Every time he drove past Christina’s house that weekend, the same strange car was parked in her driveway. Its presence prevented any further action. He never called her or stopped by. He would expose himself to disappointment and rejection no longer. Early the next week, the cleaning lady he and Christina shared told him what he feared had happened. Christina had met someone. His name was Richard Hunter: a businessman, ten years younger than Adams, recently divorced, scion of one of the richest families in Minneapolis. Besides being heir to a flour fortune, he owned the largest real estate company in Minnesota. Adams was familiar with
Richard Hunter; he frequently had business at the State Capitol, and was well-connected with Republicans who worked there.
Hunter fancied himself a swashbuckling entrepreneur, and presented himself accordingly. Adams claimed that his carefully crafted reputation was undeserved. He said Hunter frequently made bad business decisions that were papered over by large infusions of cash from the family fortune. As Adams talked, I thought of Jim Breech and his story about the high school senior who broke all of his scoring records at Maplewood High. I felt more comfortable when Adams shifted his focus back to Christina.

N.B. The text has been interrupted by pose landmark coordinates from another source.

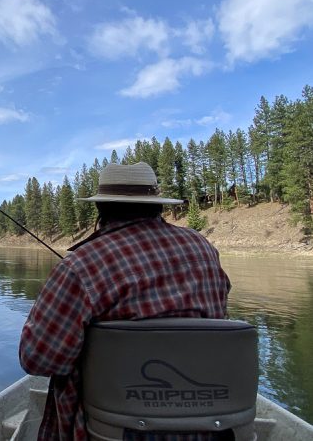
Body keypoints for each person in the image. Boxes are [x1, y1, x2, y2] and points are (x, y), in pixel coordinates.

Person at [19, 162, 231, 440]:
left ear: (101, 208)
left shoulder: (82, 265)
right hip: (204, 427)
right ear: (156, 204)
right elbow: (221, 310)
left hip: (109, 432)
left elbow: (37, 359)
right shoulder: (203, 248)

Hunter apparently had Christina in his sights for a long time. As Adams moved so excruciatingly slow, so delicately, to wrap his arms around Christina’s life, he failed to sense her loneliness. Hunter gave Christina all his time a
nd all his attention. She soaked up everything he poured on her like a five-foot-five, hundred-and-ten-pound sponge. Because Adams had dropped out of Christina’s life without any kind of an explanation for more than two months—between the time Hind, Farah, and Nur were killed and when he had tried to call her from Amman—she figured he had lost interest. Work and distance had pushed Christina away from his center. The death of his friends shoved Christina and everything else in the world beyond his reach. His tenuous hold on his previous life was tethered by a single phone call—the one he made to me an hour after the catastrophe in Mosul.
“Their picture was on the society page in the Sunday Star Tribune last week.” Adams reached over to the coffee table and rummaged through the newspaper, pulling out the society section. I recognized it. The section he gave me had covered the poem. The two coffee-stained pages had disappeared.
“Hunter made a big contribution to the children’s museum where she does volunteer work. That’s him in the picture giving the director a check. Christina’s standing beside him.”
I put the newspaper back on the coffee table. To this day I don’t know what he did with the poem.
“The ring is in a box somewhere in my office. Christina didn’t get the messages I left for her until the Saturday I got back from Iraq—the same day she and Hunter returned from a week at his second home in Florida. I’m glad I didn’t run into them in the airport.”
Exhausted, Adams placed his glass on the table and buried his face in his hands. He straightened up. “So that’s why I’ve been acting like my porch is the top of a sand dune in the Sahara desert, it’s in the middle of the day, and I’m barefoot. I came back from Iraq a mess. I need some full-time support and guidance to fix me. Christina is the right person, in the right place, at the right time. But she’s not available anymore because my bad choices and stupid hang-ups have driven her into the arms of somebody else.”